> Written task
Count the lines in the data that contain the string "responsável", with case counting. Reply with the number alone.
[[ Excerpted data, beginning ]]
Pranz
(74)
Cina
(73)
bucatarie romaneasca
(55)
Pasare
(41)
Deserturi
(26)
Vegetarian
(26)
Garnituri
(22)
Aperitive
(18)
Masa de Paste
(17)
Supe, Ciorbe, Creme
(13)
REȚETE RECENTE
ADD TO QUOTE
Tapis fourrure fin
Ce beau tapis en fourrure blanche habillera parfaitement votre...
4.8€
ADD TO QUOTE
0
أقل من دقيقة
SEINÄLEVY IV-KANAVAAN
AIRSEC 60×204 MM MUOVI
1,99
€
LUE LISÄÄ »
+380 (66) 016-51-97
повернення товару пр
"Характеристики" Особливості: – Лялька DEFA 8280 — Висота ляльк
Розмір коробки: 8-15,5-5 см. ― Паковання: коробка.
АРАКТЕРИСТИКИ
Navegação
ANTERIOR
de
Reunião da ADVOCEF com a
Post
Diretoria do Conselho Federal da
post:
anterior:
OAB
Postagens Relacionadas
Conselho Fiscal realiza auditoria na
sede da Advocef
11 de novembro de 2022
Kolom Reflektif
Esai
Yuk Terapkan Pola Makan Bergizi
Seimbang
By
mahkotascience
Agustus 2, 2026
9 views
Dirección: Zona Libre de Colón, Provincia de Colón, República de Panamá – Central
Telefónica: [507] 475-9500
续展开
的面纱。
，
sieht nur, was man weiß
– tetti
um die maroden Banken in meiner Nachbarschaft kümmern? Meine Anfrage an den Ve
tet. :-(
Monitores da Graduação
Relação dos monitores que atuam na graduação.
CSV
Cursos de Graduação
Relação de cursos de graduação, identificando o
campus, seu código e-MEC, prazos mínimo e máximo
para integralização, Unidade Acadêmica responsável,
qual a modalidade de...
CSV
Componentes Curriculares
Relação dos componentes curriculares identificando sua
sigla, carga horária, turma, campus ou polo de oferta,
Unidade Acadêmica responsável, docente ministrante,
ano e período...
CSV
[[ Excerpted data, end ]]
> Answer area
2